**Prompt:**
Emit a verbatim copy of the lines below from the line with "7: (358, 256, 5.25)" through the line with "47: (697, 116, 34.48)", excluding pictures and everything outside that range.

+++++

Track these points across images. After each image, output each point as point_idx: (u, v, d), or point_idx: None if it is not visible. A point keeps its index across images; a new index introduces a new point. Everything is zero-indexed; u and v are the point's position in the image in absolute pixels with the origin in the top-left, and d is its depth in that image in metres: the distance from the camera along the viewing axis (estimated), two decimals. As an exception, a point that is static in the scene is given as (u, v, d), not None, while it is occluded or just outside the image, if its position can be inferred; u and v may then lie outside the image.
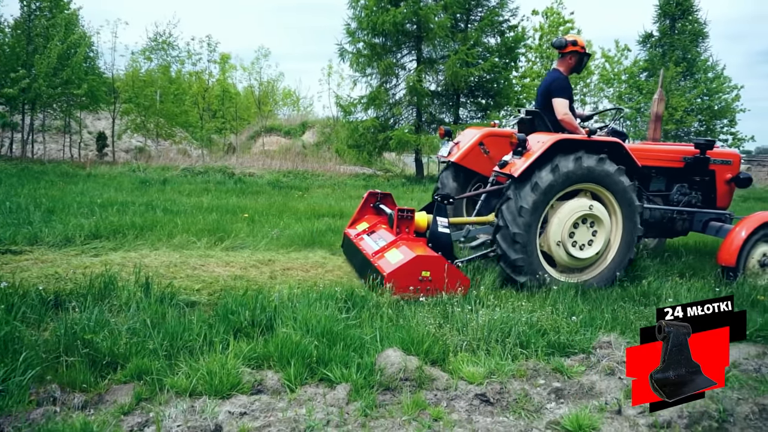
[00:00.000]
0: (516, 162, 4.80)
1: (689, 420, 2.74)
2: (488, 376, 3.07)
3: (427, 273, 4.42)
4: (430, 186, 16.21)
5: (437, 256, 4.56)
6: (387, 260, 4.66)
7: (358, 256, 5.25)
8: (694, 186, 6.10)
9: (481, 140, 5.98)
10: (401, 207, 5.09)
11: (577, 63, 5.61)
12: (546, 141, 4.71)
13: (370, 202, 6.04)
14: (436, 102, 18.77)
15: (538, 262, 4.87)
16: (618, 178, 4.92)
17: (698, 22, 22.69)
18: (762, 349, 3.79)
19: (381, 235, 5.28)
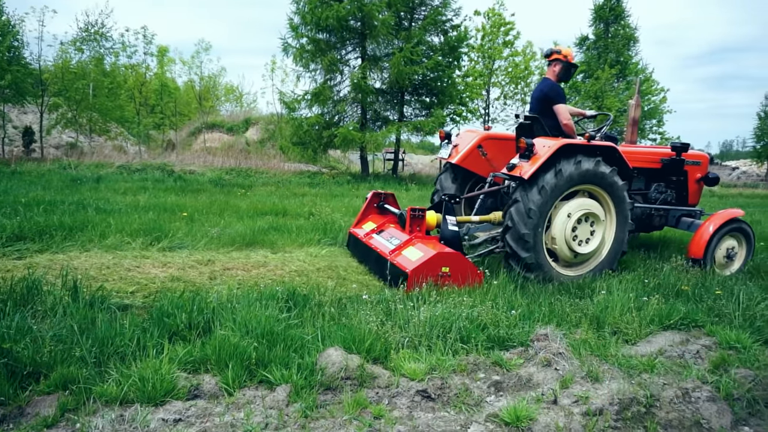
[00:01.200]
0: (524, 165, 5.05)
1: (619, 407, 2.86)
2: (430, 372, 3.09)
3: (446, 269, 4.63)
4: (375, 183, 16.25)
5: (456, 253, 4.78)
6: (406, 257, 4.84)
7: (371, 254, 5.39)
8: (669, 185, 6.59)
9: (480, 143, 6.18)
10: (413, 207, 5.28)
11: (563, 71, 5.97)
12: (552, 146, 5.00)
13: (373, 202, 6.21)
14: (381, 99, 18.83)
15: (544, 258, 5.17)
16: (613, 180, 5.32)
17: (629, 27, 23.85)
18: (685, 336, 4.01)
19: (392, 233, 5.47)
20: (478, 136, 6.26)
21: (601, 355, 3.52)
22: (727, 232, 5.92)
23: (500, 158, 6.14)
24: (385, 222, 5.85)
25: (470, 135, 6.36)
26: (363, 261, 5.66)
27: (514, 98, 22.65)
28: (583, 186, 5.32)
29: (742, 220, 6.08)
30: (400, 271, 4.67)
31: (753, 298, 4.56)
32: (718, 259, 5.94)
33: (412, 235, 5.15)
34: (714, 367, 3.46)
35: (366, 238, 5.67)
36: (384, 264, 4.97)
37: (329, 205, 9.98)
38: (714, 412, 2.95)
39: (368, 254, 5.50)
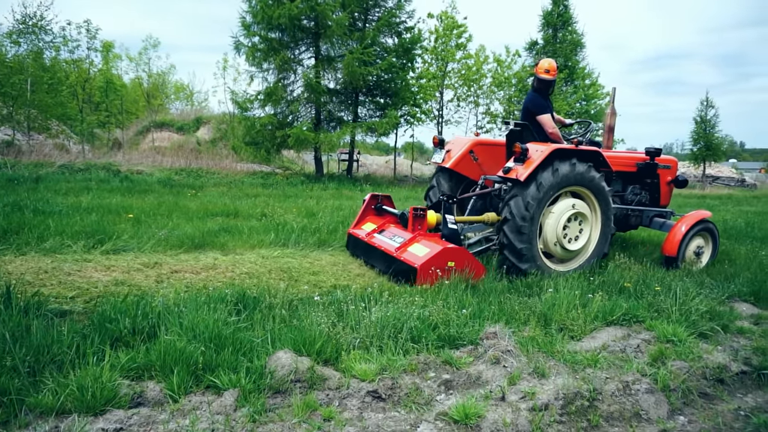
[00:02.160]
0: (519, 168, 5.39)
1: (564, 401, 2.94)
2: (380, 373, 3.09)
3: (452, 263, 4.90)
4: (330, 184, 16.19)
5: (461, 248, 5.10)
6: (413, 254, 5.09)
7: (375, 252, 5.64)
8: (644, 187, 7.07)
9: (471, 149, 6.54)
10: (415, 207, 5.63)
11: (541, 84, 6.33)
12: (544, 150, 5.39)
13: (371, 204, 6.50)
14: (335, 100, 18.77)
15: (537, 252, 5.51)
16: (600, 182, 5.77)
17: (576, 33, 24.64)
18: (627, 331, 4.17)
19: (393, 232, 5.77)
20: (469, 141, 6.60)
21: (547, 352, 3.61)
22: (697, 231, 6.37)
23: (490, 163, 6.57)
24: (385, 222, 6.14)
25: (462, 141, 6.70)
26: (366, 259, 5.88)
27: (467, 100, 23.02)
28: (571, 188, 5.70)
29: (710, 221, 6.54)
30: (408, 266, 4.94)
31: (689, 293, 4.79)
32: (689, 256, 6.37)
33: (416, 232, 5.47)
34: (653, 360, 3.61)
35: (368, 238, 5.91)
36: (390, 260, 5.23)
37: (282, 206, 9.87)
38: (652, 404, 3.08)
39: (372, 253, 5.73)
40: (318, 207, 10.02)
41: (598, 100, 24.26)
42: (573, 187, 5.70)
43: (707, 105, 34.36)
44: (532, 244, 5.40)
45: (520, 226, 5.31)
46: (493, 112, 23.70)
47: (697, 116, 34.48)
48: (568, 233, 5.71)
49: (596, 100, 24.21)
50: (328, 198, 12.38)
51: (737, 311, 4.84)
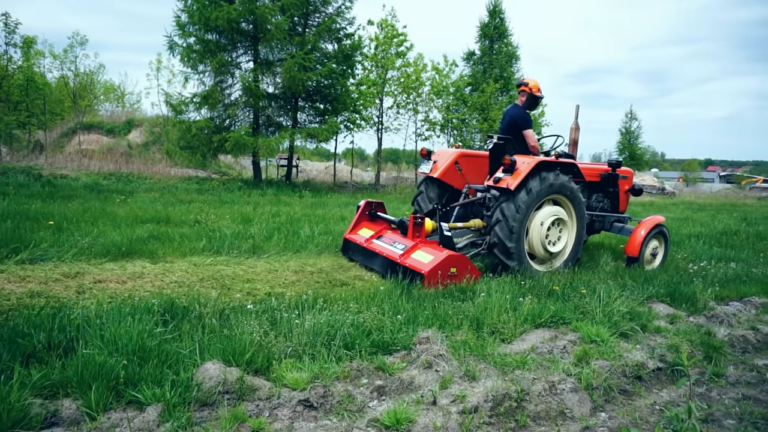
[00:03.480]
0: (508, 178, 5.88)
1: (493, 403, 3.01)
2: (312, 381, 3.05)
3: (454, 269, 5.32)
4: (268, 190, 15.92)
5: (462, 255, 5.52)
6: (418, 260, 5.50)
7: (376, 257, 6.01)
8: (606, 195, 7.80)
9: (456, 160, 7.01)
10: (415, 215, 6.04)
11: (529, 101, 6.80)
12: (531, 162, 5.92)
13: (365, 210, 6.84)
14: (274, 105, 18.49)
15: (524, 252, 6.02)
16: (577, 192, 6.39)
17: (512, 45, 25.48)
18: (554, 333, 4.33)
19: (392, 238, 6.16)
20: (454, 153, 7.08)
21: (479, 355, 3.69)
22: (653, 234, 7.13)
23: (472, 173, 7.13)
24: (383, 229, 6.51)
25: (447, 152, 7.19)
26: (366, 264, 6.21)
27: (406, 107, 23.27)
28: (552, 196, 6.27)
29: (663, 225, 7.30)
30: (414, 272, 5.31)
31: (611, 295, 5.04)
32: (646, 256, 7.09)
33: (418, 240, 5.86)
34: (577, 360, 3.76)
35: (367, 243, 6.25)
36: (393, 265, 5.64)
37: (217, 212, 9.61)
38: (576, 402, 3.21)
39: (372, 257, 6.11)
40: (254, 213, 9.83)
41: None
42: (554, 196, 6.26)
43: (631, 117, 36.49)
44: (520, 244, 5.91)
45: (512, 227, 5.79)
46: (432, 119, 24.09)
47: (622, 128, 36.57)
48: (550, 237, 6.26)
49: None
50: (266, 204, 12.16)
51: (655, 311, 5.13)
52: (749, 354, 4.36)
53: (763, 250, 9.12)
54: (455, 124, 24.00)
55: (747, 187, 55.14)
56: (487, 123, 22.84)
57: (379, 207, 6.92)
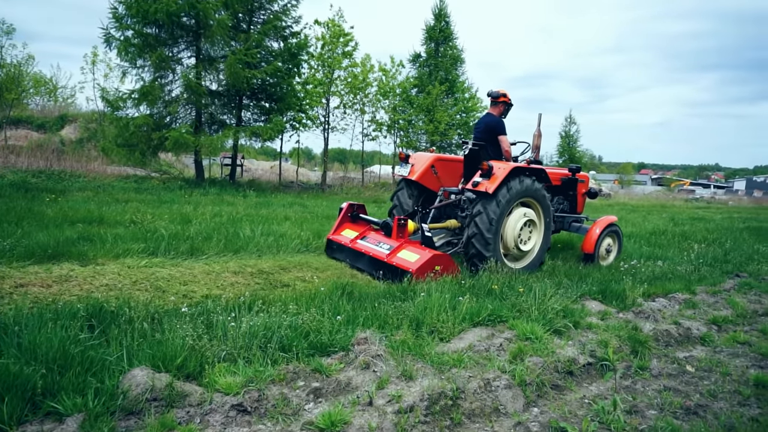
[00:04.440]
0: (486, 183, 6.30)
1: (429, 402, 3.03)
2: (246, 385, 2.98)
3: (438, 267, 5.75)
4: (211, 189, 15.51)
5: (445, 254, 5.99)
6: (404, 259, 5.90)
7: (363, 257, 6.37)
8: (566, 198, 8.41)
9: (433, 164, 7.44)
10: (399, 216, 6.44)
11: (505, 110, 7.43)
12: (506, 168, 6.37)
13: (348, 212, 7.21)
14: (217, 102, 18.04)
15: (500, 255, 6.46)
16: (545, 195, 6.87)
17: (457, 48, 25.94)
18: (491, 331, 4.42)
19: (376, 239, 6.56)
20: (431, 157, 7.51)
21: (417, 354, 3.72)
22: (607, 233, 7.78)
23: (447, 176, 7.57)
24: (365, 230, 6.87)
25: (424, 156, 7.61)
26: (352, 263, 6.54)
27: (353, 108, 23.26)
28: (524, 199, 6.72)
29: (616, 224, 7.99)
30: (402, 270, 5.70)
31: (547, 293, 5.20)
32: (601, 253, 7.74)
33: (403, 240, 6.24)
34: (513, 357, 3.85)
35: (353, 244, 6.60)
36: (380, 264, 6.04)
37: (155, 212, 9.27)
38: (510, 398, 3.29)
39: (358, 257, 6.46)
40: (195, 213, 9.55)
41: (476, 112, 25.65)
42: (525, 199, 6.73)
43: (570, 122, 37.93)
44: (496, 252, 6.37)
45: (487, 239, 6.25)
46: (379, 120, 24.18)
47: (562, 131, 37.97)
48: (522, 236, 6.72)
49: (475, 112, 25.58)
50: (208, 204, 11.84)
51: (588, 308, 5.33)
52: (672, 347, 4.60)
53: (687, 249, 9.66)
54: (402, 125, 24.18)
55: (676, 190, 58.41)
56: (433, 125, 23.15)
57: (360, 209, 7.31)
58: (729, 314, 5.66)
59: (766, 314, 5.90)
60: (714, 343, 4.78)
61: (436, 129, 23.10)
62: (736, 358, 4.42)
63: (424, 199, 7.63)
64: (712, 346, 4.71)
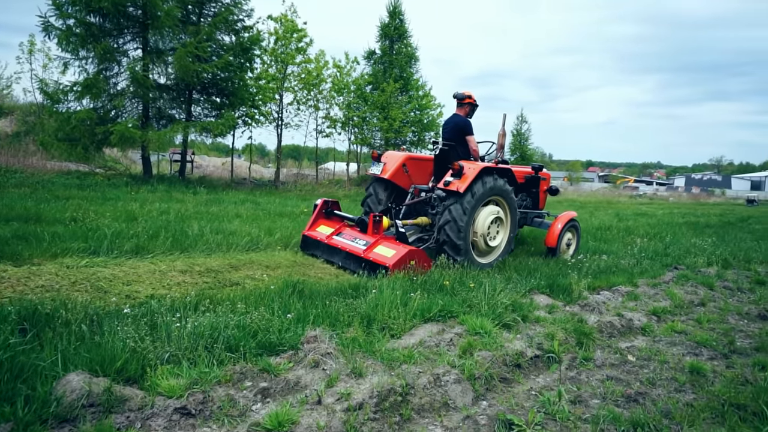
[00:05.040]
0: (457, 182, 6.58)
1: (378, 398, 3.02)
2: (190, 387, 2.89)
3: (413, 261, 5.95)
4: (159, 186, 15.04)
5: (419, 249, 6.17)
6: (381, 254, 6.09)
7: (339, 252, 6.56)
8: (529, 195, 8.80)
9: (404, 162, 7.68)
10: (375, 213, 6.71)
11: (471, 110, 7.68)
12: (476, 168, 6.66)
13: (322, 209, 7.37)
14: (165, 96, 17.48)
15: (470, 247, 6.71)
16: (511, 193, 7.21)
17: (411, 46, 26.02)
18: (442, 326, 4.45)
19: (352, 235, 6.72)
20: (402, 156, 7.75)
21: (368, 351, 3.70)
22: (568, 228, 8.22)
23: (418, 175, 7.85)
24: (340, 226, 7.04)
25: (396, 155, 7.83)
26: (328, 258, 6.72)
27: (307, 104, 23.02)
28: (494, 197, 7.06)
29: (576, 219, 8.47)
30: (379, 265, 5.88)
31: (497, 288, 5.29)
32: (562, 246, 8.19)
33: (379, 236, 6.45)
34: (462, 352, 3.89)
35: (329, 240, 6.76)
36: (357, 259, 6.23)
37: (98, 209, 8.90)
38: (459, 392, 3.32)
39: (335, 252, 6.64)
40: (141, 211, 9.22)
41: (430, 110, 25.84)
42: (493, 197, 7.04)
43: (522, 120, 38.79)
44: (466, 241, 6.61)
45: (460, 227, 6.49)
46: (333, 117, 24.02)
47: (514, 129, 38.79)
48: (491, 233, 7.04)
49: (429, 110, 25.76)
50: (156, 201, 11.46)
51: (536, 302, 5.46)
52: (615, 338, 4.76)
53: (630, 244, 10.05)
54: (356, 122, 24.10)
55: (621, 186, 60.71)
56: (387, 122, 23.18)
57: (334, 206, 7.49)
58: (668, 305, 5.92)
59: (701, 304, 6.20)
60: (653, 333, 4.98)
61: (391, 126, 23.15)
62: (674, 347, 4.62)
63: (396, 197, 7.88)
64: (652, 336, 4.91)
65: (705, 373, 4.00)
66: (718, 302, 6.37)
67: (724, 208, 31.55)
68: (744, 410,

+++++

**Response area:**
7: (358, 256, 5.25)
8: (694, 186, 6.10)
9: (481, 140, 5.98)
10: (401, 207, 5.09)
11: (577, 63, 5.61)
12: (546, 141, 4.71)
13: (370, 202, 6.04)
14: (436, 102, 18.77)
15: (538, 262, 4.87)
16: (618, 178, 4.92)
17: (698, 22, 22.69)
18: (762, 349, 3.79)
19: (381, 235, 5.28)
[00:01.200]
0: (524, 165, 5.05)
1: (619, 407, 2.86)
2: (430, 372, 3.09)
3: (446, 269, 4.63)
4: (375, 183, 16.25)
5: (456, 253, 4.78)
6: (406, 257, 4.84)
7: (371, 254, 5.39)
8: (669, 185, 6.59)
9: (480, 143, 6.18)
10: (413, 207, 5.28)
11: (563, 71, 5.97)
12: (552, 146, 5.00)
13: (373, 202, 6.21)
14: (381, 99, 18.83)
15: (544, 258, 5.17)
16: (613, 180, 5.32)
17: (629, 27, 23.85)
18: (685, 336, 4.01)
19: (392, 233, 5.47)
20: (478, 136, 6.26)
21: (601, 355, 3.52)
22: (727, 232, 5.92)
23: (500, 158, 6.14)
24: (385, 222, 5.85)
25: (470, 135, 6.36)
26: (363, 261, 5.66)
27: (514, 98, 22.65)
28: (583, 186, 5.32)
29: (742, 220, 6.08)
30: (400, 271, 4.67)
31: (753, 298, 4.56)
32: (718, 259, 5.94)
33: (412, 235, 5.15)
34: (714, 367, 3.46)
35: (366, 238, 5.67)
36: (384, 264, 4.97)
37: (329, 205, 9.98)
38: (714, 412, 2.95)
39: (368, 254, 5.50)
[00:02.160]
0: (519, 168, 5.39)
1: (564, 401, 2.94)
2: (380, 373, 3.09)
3: (452, 263, 4.90)
4: (330, 184, 16.19)
5: (461, 248, 5.10)
6: (413, 254, 5.09)
7: (375, 252, 5.64)
8: (644, 187, 7.07)
9: (471, 149, 6.54)
10: (415, 207, 5.63)
11: (541, 84, 6.33)
12: (544, 150, 5.39)
13: (371, 204, 6.50)
14: (335, 100, 18.77)
15: (537, 252, 5.51)
16: (600, 182, 5.77)
17: (576, 33, 24.64)
18: (627, 331, 4.17)
19: (393, 232, 5.77)
20: (469, 141, 6.60)
21: (547, 352, 3.61)
22: (697, 231, 6.37)
23: (490, 163, 6.57)
24: (385, 222, 6.14)
25: (462, 141, 6.70)
26: (366, 259, 5.88)
27: (467, 100, 23.02)
28: (571, 188, 5.70)
29: (710, 221, 6.54)
30: (408, 266, 4.94)
31: (689, 293, 4.79)
32: (689, 256, 6.37)
33: (416, 232, 5.47)
34: (653, 360, 3.61)
35: (368, 238, 5.91)
36: (390, 260, 5.23)
37: (282, 206, 9.87)
38: (652, 404, 3.08)
39: (372, 253, 5.73)
40: (318, 207, 10.02)
41: (598, 100, 24.26)
42: (573, 187, 5.70)
43: (707, 105, 34.36)
44: (532, 244, 5.40)
45: (520, 226, 5.31)
46: (493, 112, 23.70)
47: (697, 116, 34.48)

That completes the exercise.